Microsoft and Apple abandon OpenAI board seats amid regulatory scrutiny
Microsoft and Apple have withdrawn from their board observer seats at OpenAI in an effort to stave off global regulators’ concerns over the close relationships between big tech and a small cohort of powerful AI start-ups.
Less than nine months after taking on the role, Microsoft has written to the ChatGPT maker, which it has backed with $13 billion, saying its resignation was “effective immediately”.
Apple, which recently announced a partnership with OpenAI to integrate its chatbots into its products, will not take up its planned seat, the Financial Times reported.
The world’s top generative AI businesses, which include OpenAI, Anthropic and Mistral, have close links to tech giants, who have backed them with billions of dollars.
Watchdogs fear these relationships could entrench Silicon Valley’s dominance over the transformative technology, stifling competition as well as increasing their power and influence.
The UK’s competition authority set out its concerns last December, saying thatthe development of AI “is unrivalled in economic history” and calling competition between developers “critical” to “guide the development of the market toward positive outcomes for people and businesses”.
The Competition and Markets Authority (CMA) is currently weighing up whether Microsoft’s partnership with OpenAI could be considered a merger, along with a similar tie-up between Amazon and Anthropic. It has invited comments ahead of a potential preliminary investigation.
The regulator is scrutinising the “multi-year, multi-billion dollar investment, collaboration in technology development and exclusive provision of cloud services by Microsoft to OpenAI” and whether the partnership means Microsoft has material influence over the business.
By dropping the board seat, Microsoft will be hoping that this will clear one of the main issues that has been raised about its investment.
The European Commission also looked at the deal and while it concluded that the observer seat did not change OpenAI’s independence or Microsoft’s influence over OpenAI, it is still considering an antitrust investigation.
In the US, the Federal Trade Commission is examining the competitive impact of investments and partnerships between large tech firms and generative AI start-ups.

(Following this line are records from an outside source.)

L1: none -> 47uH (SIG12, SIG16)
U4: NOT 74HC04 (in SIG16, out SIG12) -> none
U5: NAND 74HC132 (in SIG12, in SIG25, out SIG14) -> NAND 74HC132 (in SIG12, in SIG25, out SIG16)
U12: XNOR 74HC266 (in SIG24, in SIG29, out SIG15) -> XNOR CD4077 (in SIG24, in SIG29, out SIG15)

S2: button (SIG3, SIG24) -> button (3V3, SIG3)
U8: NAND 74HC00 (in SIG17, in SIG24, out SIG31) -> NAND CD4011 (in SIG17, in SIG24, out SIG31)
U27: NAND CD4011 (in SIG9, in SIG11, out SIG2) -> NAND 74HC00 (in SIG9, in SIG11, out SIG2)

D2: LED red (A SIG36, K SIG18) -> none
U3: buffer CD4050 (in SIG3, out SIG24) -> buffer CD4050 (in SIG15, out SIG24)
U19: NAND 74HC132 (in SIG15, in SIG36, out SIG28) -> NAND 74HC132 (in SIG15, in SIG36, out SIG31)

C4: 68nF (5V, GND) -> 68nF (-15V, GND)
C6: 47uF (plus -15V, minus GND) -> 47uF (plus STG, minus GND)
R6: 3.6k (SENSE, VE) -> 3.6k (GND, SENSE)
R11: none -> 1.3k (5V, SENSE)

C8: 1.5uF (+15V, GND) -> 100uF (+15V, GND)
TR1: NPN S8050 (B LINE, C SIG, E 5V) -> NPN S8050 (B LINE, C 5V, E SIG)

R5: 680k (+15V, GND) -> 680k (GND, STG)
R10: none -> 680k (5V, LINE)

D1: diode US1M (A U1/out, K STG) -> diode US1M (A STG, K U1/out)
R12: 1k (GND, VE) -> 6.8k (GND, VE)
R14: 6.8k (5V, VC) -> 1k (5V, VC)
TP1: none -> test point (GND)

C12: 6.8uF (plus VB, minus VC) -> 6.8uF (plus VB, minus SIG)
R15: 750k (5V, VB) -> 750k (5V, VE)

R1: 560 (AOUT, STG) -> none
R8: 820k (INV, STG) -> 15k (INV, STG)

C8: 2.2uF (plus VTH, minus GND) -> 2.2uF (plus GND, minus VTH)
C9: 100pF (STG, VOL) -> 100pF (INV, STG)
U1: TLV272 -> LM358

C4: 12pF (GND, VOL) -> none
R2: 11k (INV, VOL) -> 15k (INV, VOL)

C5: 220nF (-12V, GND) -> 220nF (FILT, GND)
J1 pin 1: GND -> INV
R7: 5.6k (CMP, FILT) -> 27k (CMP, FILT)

OpenAI went through a tumultuous period in November last year when Sam Altman, its chief executive, was fired and rehired over the course of a weekend in a dispute over the strategic direction of the company.
Following the upheaval, Microsoft took up an observer role on the board. Given the size and significance of its interest in the business, many expressed surprise that it did not already have one.
In the letter, Microsoft said: “We accepted the non-voting board observer role at a time when OpenAI was in the process of rebuilding its board. This position provided insights into the board’s transitional work without compromising its independence.”
With the new board in place, Microsoft said it was “confident in the company’s direction” and as a result “we no longer believe our limited role as an observer is necessary”.
Alex Haffner, a competition partner at Fladgate, the law firm, said: “It is hard not to conclude that Microsoft’s decision has been heavily influenced by the ongoing competition scrutiny of its (and other major tech players’) influence over emerging AI players such as Open AI.
“It is clear that regulators are very much focused on the complex web of inter-relationships that big tech has created with AI providers, hence the need for Microsoft and others to carefully consider how they structure these arrangements.”